- Reading text -
8-K 1 dp155992_8k.htm FORM 8-K

 



  

UNITED STATES

SECURITIES AND EXCHANGE COMMISSION

Washington, D.C. 20549

 

FORM 8-K

 

CURRENT REPORT

 

PURSUANT TO SECTION 13 OR 15(d) OF THE

SECURITIES EXCHANGE ACT OF 1934

 

Date of Report (Date of earliest event reported): August 9, 2021

 

Bilander Acquisition Corp.

(Exact name of registrant as specified in its charter)

 

Delaware   001-40426   86-1973248
(State or other jurisdiction
of incorporation)
  (Commission
File Number)
  (IRS Employer
Identification No.)

 

Four Embarcadero Center, Suite 2100

San Francisco, CA 94111

(Address of principal executive offices, including zip code)

 

Registrant’s telephone number, including area code: (415) 780-9975

 

Not Applicable
(Former name or former address, if changed since last report)

 

Check the appropriate box below if the Form 8-K filing is intended to simultaneously satisfy the filing obligation of the registrant under any of the following provisions:

 

Written communications pursuant to Rule 425 under the Securities Act (17 CFR 230.425)
   
Soliciting material pursuant to Rule 14a-12 under the Exchange Act (17 CFR 240.14a-12)
   
Pre-commencement communications pursuant to Rule 14d-2(b) under the Exchange Act (17 CFR 240.14d-2(b))
   
Pre-commencement communications pursuant to Rule 13e-4(c) under the Exchange Act (17 CFR 240.13e-4(c))

 

Securities registered pursuant to Section 12(b) of the Act:

 

Title of each class   Trading Symbol(s)   Name of each exchange on
which registered
         
Units, each consisting of one share of Class A Common Stock and one-fourth of one Redeemable Warrant   TWCBU   The Nasdaq Stock Market LLC
         
Class A Common Stock, par value $0.0001 per share   TWCB   The Nasdaq Stock Market LLC
         
Redeemable Warrants, each whole warrant exercisable for one share of Class A Common Stock at an exercise price of $11.50   TWCBW   The Nasdaq Stock Market LLC

 

Indicate by check mark whether the registrant is an emerging growth company as defined in Rule 405 of the Securities Act of 1933 (§230.405 of this chapter) or Rule 12b-2 of the Securities Exchange Act of 1934 (§240.12b-2 of this chapter).

- List of tasks -
a) Answer these questions from the Form 8-K cover page, one line each:
(i) In which state is the registrant incorporated?
(ii) What trading symbol does the Class A Common Stock use?
(iii) At what exercise price is each whole Redeemable Warrant exercisable?
b) Carry on the Form 8-K cover page from its final sentence, keeping to the language of the form.

Saved data entries:

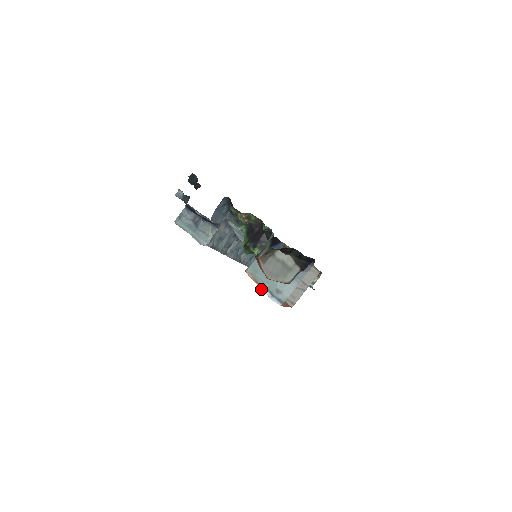
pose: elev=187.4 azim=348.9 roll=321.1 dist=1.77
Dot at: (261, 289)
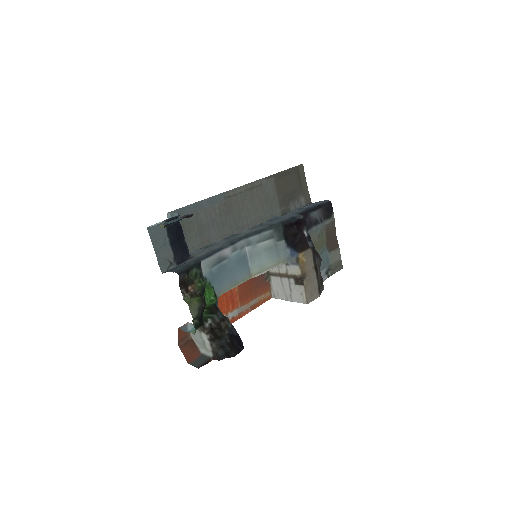
Dot at: occluded
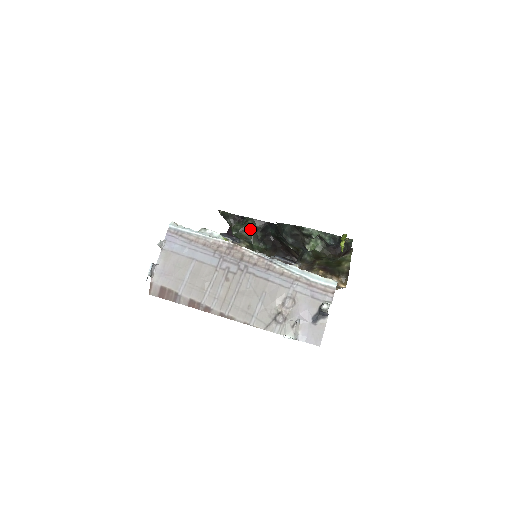
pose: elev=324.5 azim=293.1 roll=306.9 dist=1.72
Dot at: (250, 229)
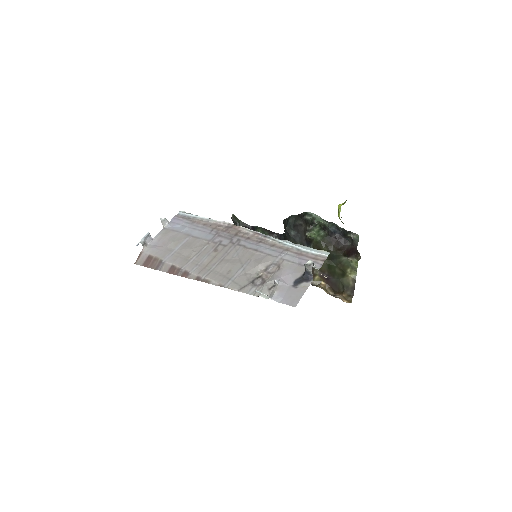
Dot at: occluded
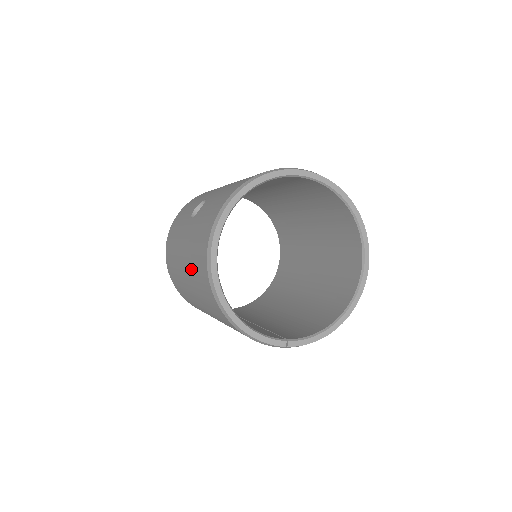
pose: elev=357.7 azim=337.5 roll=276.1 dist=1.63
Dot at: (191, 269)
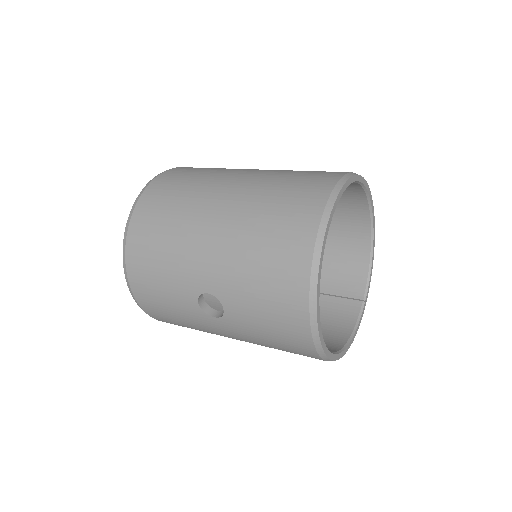
Dot at: occluded
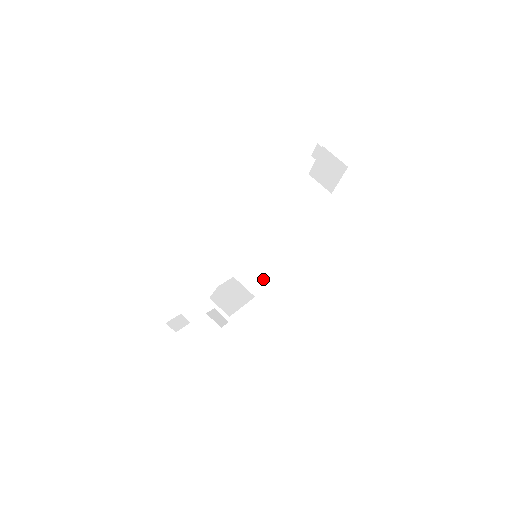
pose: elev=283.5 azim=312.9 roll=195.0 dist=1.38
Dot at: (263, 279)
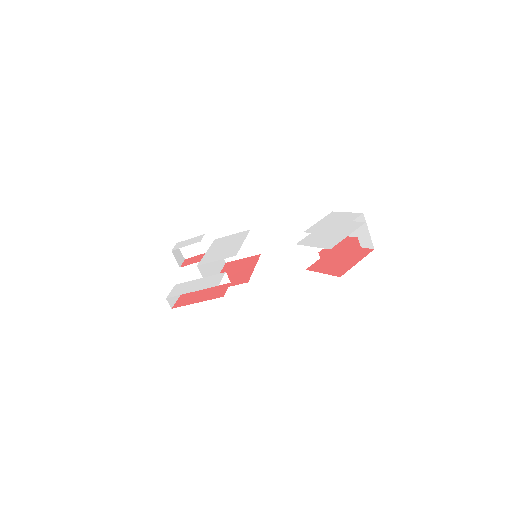
Dot at: (241, 255)
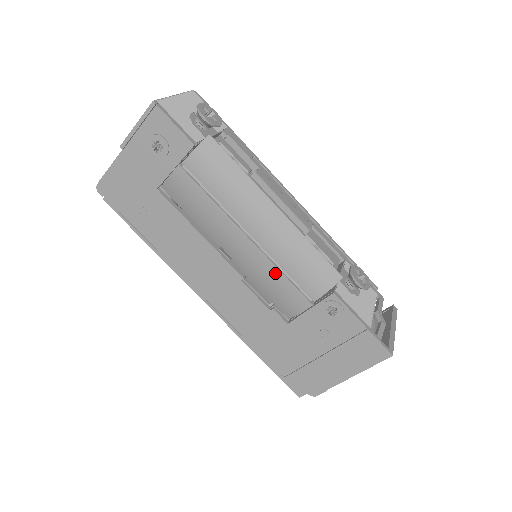
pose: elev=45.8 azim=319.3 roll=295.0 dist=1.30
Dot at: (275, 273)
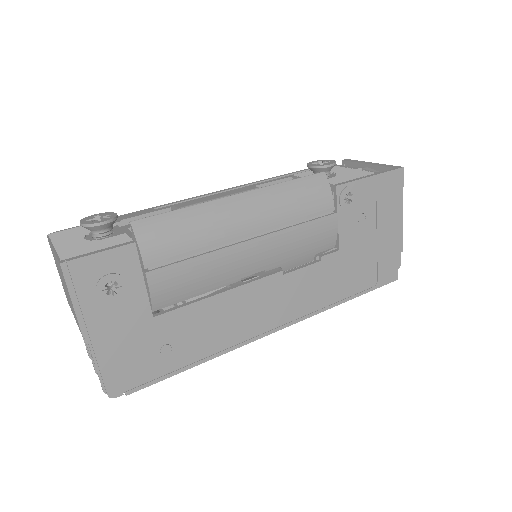
Dot at: (296, 232)
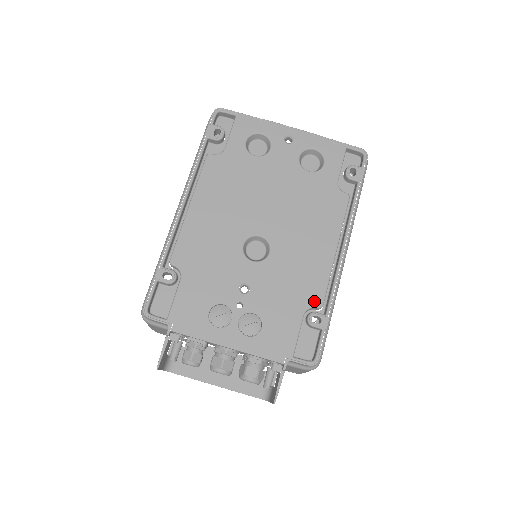
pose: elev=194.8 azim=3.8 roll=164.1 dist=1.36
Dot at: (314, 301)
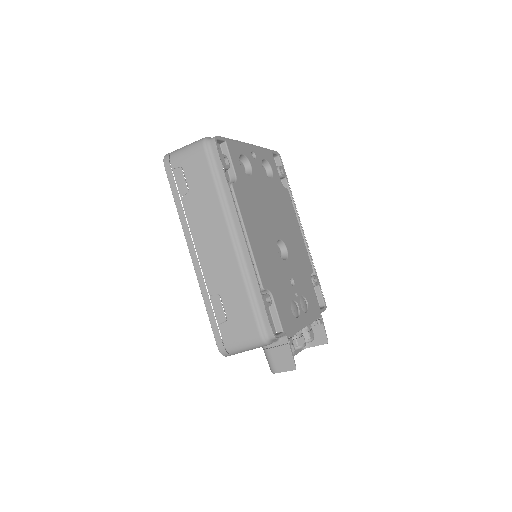
Dot at: (310, 270)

- Task responses -
a)
(i) Delaware
(ii) TWCB
(iii) $11.50

b)
 

Emerging growth company þ

 

If an emerging growth company, indicate by check mark if the registrant has elected not to use the extended transition period for complying with any new or revised financial accounting standards provided pursuant to Section 13(a) of the Exchange Act.

 



  

 

Item 8.01. Other Events.

 

As previously disclosed on a Current Report on Form 8-K dated July 20, 2021, Bilander Acquisition Corp. (the “Company”) consummated its initial public offering (the “IPO”) of 15,000,000 units (the “Units”). Each Unit consists of one share of Class A common stock of the Company, par value $0.0001 per share (the “Class A Common Stock”), and one-fourth of one redeemable warrant of the Company (“Warrant”), with each whole Warrant entitling the holder thereof to purchase one share of Class A Common Stock for $11.50 per share. The Units were sold at a price of $10.00 per Unit, generating gross proceeds to the Company of $150,000,000.

 

Simultaneously with the closing of the IPO, pursuant to the Private Placement Warrants Purchase Agreement, the Company completed the private sale of an aggregate of 3,500,000 Warrants (the “Private Placement Warrants”) to Bilander Holdings, LLC (the “Sponsor”) at a purchase price of $1.50 per Private Placement Warrant, generating gross proceeds to the Company of $5,250,000. The Private Placement Warrants are identical to the Warrants sold as part of the Units in the IPO, except as otherwise disclosed in the Registration Statement. No underwriting discounts or commissions were paid with respect to such sale. The issuance of the Private Placement Warrants was made pursuant to the exemption from registration contained in Section 4(a)(2) of the Securities Act of 1933, as amended.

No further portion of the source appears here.